By Hector Igbikiowubo & Yemie Adeoye
THE Shell Nigeria Exploration and Production Company (SNEPCO), a subsidiary of the Anglo-Dutch oil giant, Shell, yesterday disclosed that the offshore oil industry in the country has lost momentum owing to uncertainties governing investment terms.

It was also gathered that crude oil production from Nigeria ’s deepwater portfolio now accounts for 28 per cent of the country’s daily output.

These were revealed in a presentation titled: Nigeria ’s deepwater journey and the challenges ahead, made by Mr. Chike Onyejekwu, the Managing Director of SNEPCO, at the ongoing annual conference and exhibition of the National Association of Petroleum Explorationists (NAPE) in Abuja yesterday.

He said the Oil Producers Trade Section (OPTS), including Shell, recognise the need to review Nigeria ’s oil sector framework and fully support the underlying objectives of the Petroleum Industry Bill.

“It is right and proper that resource holders should seek to maximise value from their own resources. To do so, the bill must find a fair balance to allow the government to extract value during good times and ensure continued investment during tougher times.”

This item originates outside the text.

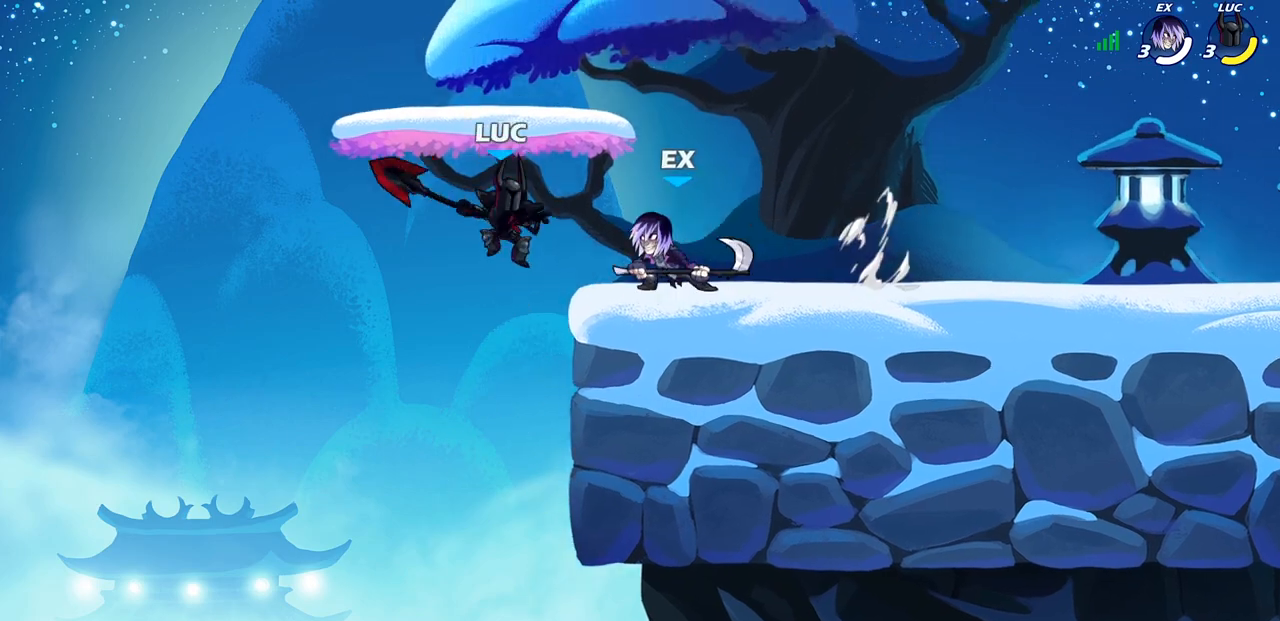
{"buttons": [], "left_stick": "right", "right_stick": "center", "events": [[17, "CIRCLE", "up"], [183, "left_stick", "right"], [350, "SQUARE", "down"], [433, "SQUARE", "up"]]}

Members of the OPTS believe that the current bill hasn’t yet found the right balance. The PIB proposes multiple, increased royalties and fiscal terms that will make new investments in deepwater uneconomic,” he noted.

The Shell boss said the bill also excludes a number of legitimate costs from being recovered, adding that uncertainties around these issues are already stalling development of major discovered resources and discouraging companies from undertaking the aggressive exploration programmes which were launched under the 1993 PSCs.

He said Shell and other members of the OPTS are ready and keen to undertake more projects in Nigeria, adding however that a regime that balances the risks investors take with the rewards they can expects is required.

“And we need a regime that recognises investment decisions taken under old terms. Transition arrangements are essential to reassure operators that have considerable exposure,” Onyejekwu further pointed out.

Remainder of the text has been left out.